#### [Job item]
Only lines containing the string "Promo" belong in the answer; find them in the records and copy them.

........

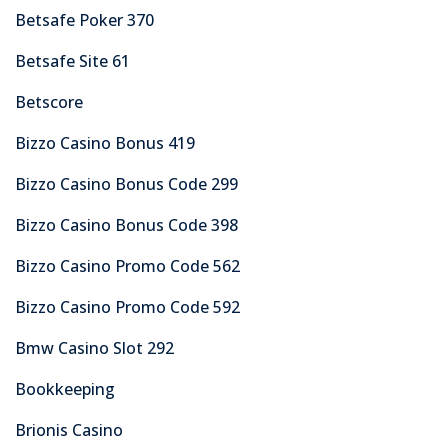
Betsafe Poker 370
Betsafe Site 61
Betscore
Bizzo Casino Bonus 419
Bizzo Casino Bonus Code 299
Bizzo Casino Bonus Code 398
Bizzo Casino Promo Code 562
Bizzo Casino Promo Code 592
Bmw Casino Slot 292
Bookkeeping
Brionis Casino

........

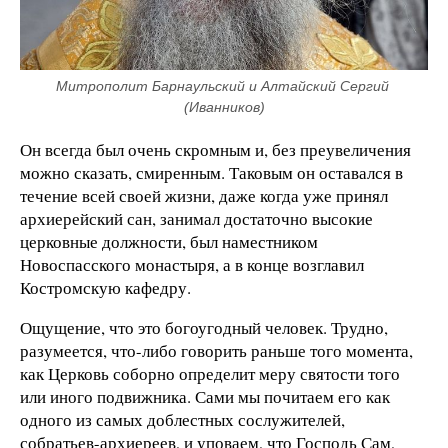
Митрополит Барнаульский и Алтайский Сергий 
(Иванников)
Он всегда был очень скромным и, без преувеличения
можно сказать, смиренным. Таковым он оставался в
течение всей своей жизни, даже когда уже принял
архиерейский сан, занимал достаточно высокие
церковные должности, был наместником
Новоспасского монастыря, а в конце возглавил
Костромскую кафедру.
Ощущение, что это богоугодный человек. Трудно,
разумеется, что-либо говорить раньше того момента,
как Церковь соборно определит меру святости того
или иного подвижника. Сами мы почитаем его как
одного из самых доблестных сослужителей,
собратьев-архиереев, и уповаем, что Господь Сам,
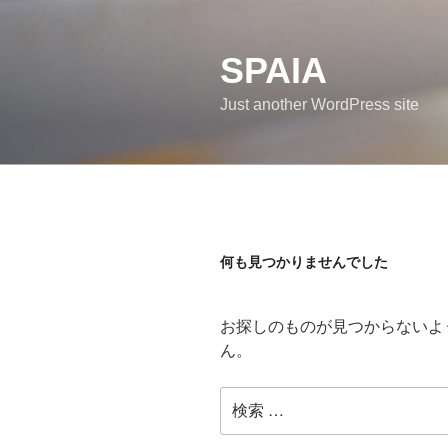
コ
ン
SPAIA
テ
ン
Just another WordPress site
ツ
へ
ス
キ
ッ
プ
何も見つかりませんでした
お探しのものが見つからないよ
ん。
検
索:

........

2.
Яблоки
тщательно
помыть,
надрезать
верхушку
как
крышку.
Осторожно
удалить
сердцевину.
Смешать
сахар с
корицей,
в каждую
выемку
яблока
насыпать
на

........

#### [Result below]
Bizzo Casino Promo Code 562
Bizzo Casino Promo Code 592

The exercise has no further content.